Tenho, algumas vezes, abordado o problema das carreiras militares e, em particular, o da vocação dos jovens para alcançarem o oficialato. Realmente — e por exclusiva culpa minha — nunca me debrucei sobre a forma como os sargentos escolhem a vida castrense. Tentarei hoje colmatar essa falha.
Não existe, entre nós, a tradição das Academias para diplomar sargentos, também designados sub-oficiais , noutros países. Existem escolas viradas para formação militar específica em certas Armas e Serviços onde se ministram cursos que habilitam para o desempenho de funções. São, no Exército, as chamadas Escolas Práticas onde, afinal, também os oficiais e as praças adquirem valências específicas. Este modelo não é seguido na Força Aérea nem na Armada; optou-se por um estabelecimento único, em cada um daqueles ramos, para por lá passarem os especialistas, aprendendo o que se reconhece como fundamental para o exercício das funções a que se destinam.

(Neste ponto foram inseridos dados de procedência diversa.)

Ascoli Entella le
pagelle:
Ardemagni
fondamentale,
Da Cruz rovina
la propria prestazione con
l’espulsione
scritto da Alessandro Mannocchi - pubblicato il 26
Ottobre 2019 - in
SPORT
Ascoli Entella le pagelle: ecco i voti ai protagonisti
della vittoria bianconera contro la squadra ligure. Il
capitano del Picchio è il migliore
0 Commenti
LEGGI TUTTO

A transição de mero sargento em regime de contrato para sargento do quadro permanente faz-se por opção do candidato, existência de vagas, satisfação de requisitos e informações satisfatórias. Não vou pormenorizar aqui — até porque não viria a propósito — toda a metodologia de ingresso. Interessa, na minha perspectiva, é perceber a importância dos sargentos nas Forças Armadas de ontem e de hoje.

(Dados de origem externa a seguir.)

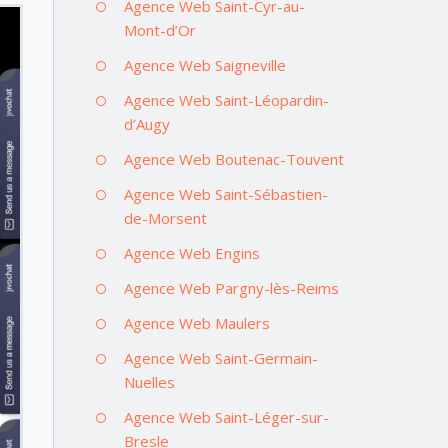
Agence Web Saint-Cyr-au-
Mont-d’Or
Agence Web Saigneville
Agence Web Saint-Léopardin-
d’Augy
Agence Web Boutenac-Touvent
Agence Web Saint-Sébastien-
de-Morsent
Agence Web Engins
Agence Web Pargny-lès-Reims
Agence Web Maulers
Agence Web Saint-Germain-
Nuelles
Agence Web Saint-Léger-sur-
Bresle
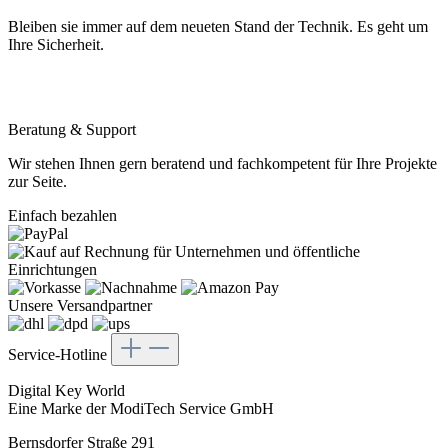
Bleiben sie immer auf dem neueten Stand der Technik. Es geht um
Ihre Sicherheit.
Beratung & Support
Wir stehen Ihnen gern beratend und fachkompetent für Ihre Projekte
zur Seite.
Einfach bezahlen
Unsere Versandpartner
Service-Hotline
Digital Key World
Eine Marke der ModiTech Service GmbH
Bernsdorfer Straße 291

Eles foram, ao longo dos tempos, vistos, quase sempre, como profissionais militares oriundos de praça, com uma fraca preparação intelectual e cultural. Não vou dizer que este esteriótipo está errado. Realmente, no nosso país, até ao fim da 2.ª Guerra Mundial, raros foram os casos de sargentos que fugiam ao padrão referido; eram os chamados tarimbeiros ou lateiros, consequência da sua origem.
Logo no pós-guerra houve necessidade de alterar, pelo menos em parte, este tipo de sargento, como resultado da admissão de Portugal na OTAN; teve de se admitir gente com formação técnica para satisfazer a imperativos ditados pelas novas formas de desenvolver operações militares; a electrónica dava os primeiros passos e impunha os radares, os sistemas de pontaria sofisticados, as telecomunicações modernas. A partir de então o recrutamento centrou-se em jovens com cursos industriais ou, no mínimo, com frequência dos mesmos. O nível técnico e cultural subiu entre a classe de sargentos. O seu vencimento passou a estar equiparado ao de um professor de instrução primária o que não constituía favor nenhum. Este salto recolocou os sub-oficiais na posição intermédia que haviam tido no século XIX; eram os especialistas que enquadravam os praças permitindo ao oficial uma maior mobilidade para se dedicar à nova evolução do modo de fazer a guerra.
A partir de 1961, com o começo do conflito nas colónias e a sua longa duração de 13 anos, acrescida do baixo nível técnico que se exigia dos homens para as operações militares, a classe de sargentos, embora sacrificada no desempenho de sucessivas comissões de serviço em África, tornou a baixar no tipo de recrutamento; importante era saber fazer a guerra no mato e enquadrar os praças. Houve um significativo recuo. Ele foi de tal ordem que chegou a reflectir-se na classe de oficiais por haver absoluta carência destes, admitindo-se a ascensão de sargentos ao oficialato sem grande rigor selectivo.
Acabada a guerra, no intuito de, por um lado, estancar as promoções à classe de oficiais e, por outro, remediar a carreira, não truncando perspectivas criadas no tempo do conflito, foram adicionados mais dois postos à classe de sargentos: os sargentos-chefes e os sargentos-mores. Estes últimos viriam a auferir um vencimento inferior em pouco ao de um capitão.
Nos 32 anos que decorreram desde 25 de Abril até hoje, posso garantir que novamente houve profundas alterações no modo de recrutar os sargentos. Alterações que foram consequência de um maior tecnicismo dos armamentos e de um mais elevado padrão cultural de todos aqueles que optam por seguir a carreira. Actualmente, é com alguma frequência que se encontram sargentos licenciados por universidades estatais e privadas nas fileiras dos quadros permanentes.
Hoje, ser sargento das Forças Armadas é uma opção tão importante como a de ser oficial, porque a valia operacional de um e de outro são subsequentes e complementares. Na minha opinião, é pena que não se dê o salto para a criação de uma Academia de Sub-oficiais onde se ministrassem os fundamentos culturais e militares de uma carreira, deixando-se para fase posterior a aprendizagem técnica que cada ramo deve desenvolver dentro das diferentes especialidades. Ao mesmo tempo acabava-se, de uma vez por todas, com a escolha de uma carreira já depois do desempenho de funções a ela inerentes. Porque não começar do zero, como se faz com os oficiais do quadro permanente? Quanto melhores forem os sargentos mais aptos e competentes terão de ser os oficiais que os comandam.